NoCute @55: Yes, I can't see how the advice would be any different -- hope the student doesn't figure it out (I doubt most students would immediately think of their teachers when receiving a text of that nature), and don't be so stupid in future because yes, you could get in big trouble -- if the sender, or the student for that matter, were male.

61

I mean, would Dan have advised telling the dean if the LW were male? Perhaps not, but it's bad advice regardless of the writer's gender. If you want to get fired, yes, tell the dean. If not, cross your fingers and hope that you got away with this honest if completely boneheaded mistake this time.

62

So am I the only one who thinks this is fake? Firstly she said she gave her students her number, she didn’t say she got the students’ numbers. But say that she did...so if she gave the students her number wouldn’t her name have come up and the student would have known who it was?

63

@62: No, Tuffy, you are not the only person who thinks it's a fake letter.
But as to your point, the only way a phone identifies the caller by name is if the caller is already in the phone's contacts list by name.
So in this case, unless the student had put her instructor's phone number into her contacts, any texts from the instructor would only show up by phone number, not by name.

64

The keying in the numbers mentioned in the last couple posts may enhance the fake theory: would the teacher go through the trouble of keying in the entire class numbers by name?
(Letter indicates recipient student's name is similar to the friend's)

Also, is it common for (assuming straight in this case) women to send toys pix to each other?

65

The letter is questionable, but even if it's made up, something like this COULD happen, so it's worth discussing.

66

@64 Depends how big the class is. If it's a large lecture class, probably not. If it's a small seminar of like 8 people or something, it's possible she could have put the numbers in her phone. It's also possible she collected the students' numbers and provided hers but that not all her students put it in their phones, even though they wrote down their numbers for her. When professors have given me their numbers on the syllabus I have ignored it because I prefer email.
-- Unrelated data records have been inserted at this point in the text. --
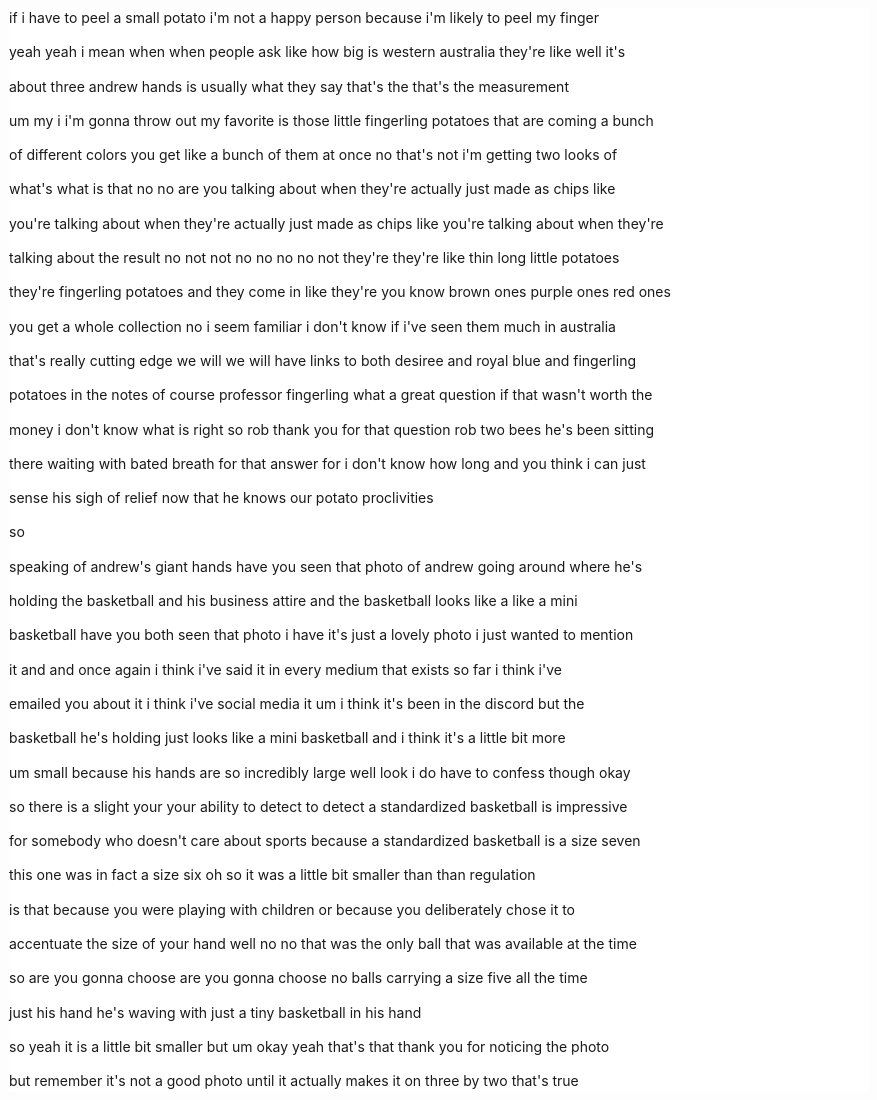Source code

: if i have to peel a small potato i'm not a happy person because i'm likely to peel my finger

yeah yeah i mean when when people ask like how big is western australia they're like well it's

about three andrew hands is usually what they say that's the that's the measurement

um my i i'm gonna throw out my favorite is those little fingerling potatoes that are coming a bunch

of different colors you get like a bunch of them at once no that's not i'm getting two looks of

what's what is that no no are you talking about when they're actually just made as chips like

you're talking about when they're actually just made as chips like you're talking about when they're

talking about the result no not not no no no no not they're they're like thin long little potatoes

they're fingerling potatoes and they come in like they're you know brown ones purple ones red ones

you get a whole collection no i seem familiar i don't know if i've seen them much in australia

that's really cutting edge we will we will have links to both desiree and royal blue and fingerling

potatoes in the notes of course professor fingerling what a great question if that wasn't worth the

money i don't know what is right so rob thank you for that question rob two bees he's been sitting

there waiting with bated breath for that answer for i don't know how long and you think i can just

sense his sigh of relief now that he knows our potato proclivities

so

speaking of andrew's giant hands have you seen that photo of andrew going around where he's

holding the basketball and his business attire and the basketball looks like a like a mini

basketball have you both seen that photo i have it's just a lovely photo i just wanted to mention

it and and once again i think i've said it in every medium that exists so far i think i've

emailed you about it i think i've social media it um i think it's been in the discord but the

basketball he's holding just looks like a mini basketball and i think it's a little bit more

um small because his hands are so incredibly large well look i do have to confess though okay

so there is a slight your your ability to detect to detect a standardized basketball is impressive

for somebody who doesn't care about sports because a standardized basketball is a size seven

this one was in fact a size six oh so it was a little bit smaller than than regulation

is that because you were playing with children or because you deliberately chose it to

accentuate the size of your hand well no no that was the only ball that was available at the time

so are you gonna choose are you gonna choose no balls carrying a size five all the time

just his hand he's waving with just a tiny basketball in his hand

so yeah it is a little bit smaller but um okay yeah that's that thank you for noticing the photo

but remember it's not a good photo until it actually makes it on three by two that's true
I have had one professor who collected all our phone numbers in the event she needed to contact us because she didn't like using email. She is a 94 year old widowed woman, a SUNY Distinguished Professor, who has been teaching at my school for nearly 50 years. I thought there was approximately a 0% chance she would abuse having my number.

67

First time commenter, longtime lurker. I work in academia. 1) DO NOT report this to your dean. Change your phone number. If students ask then yes, your phone was stolen. No good will come of trying to "do the right thing" here. There is a witch hunt mentality on college campuses right now. 2) Do not give out your phone number to undergraduate students. You are trying too hard. They don't need it. They can read email. If they say they can't cause they are gen whatever (I'm a millennial, BTW, and also a tenured professor with a child and a husband who reads between 100-500 emails a day) then you can present them with a learning opportunity. Everyone needs to grow up sometime. 3) If you need to give your phone number out to colleagues AND you want to send sexts in your personal life, use an app to compartmentalize. I use WhatsApp for all of my personal correspondence and the normal text feature on my phone for work. Makes mistakes like this much more difficult.

69

I'd also recommend entering names of students into your phone as "STUDENT John Smith" or using emojis or something to make it perfectly clear who is who. I say this as a person whose girlfriend has the same first name as my boss.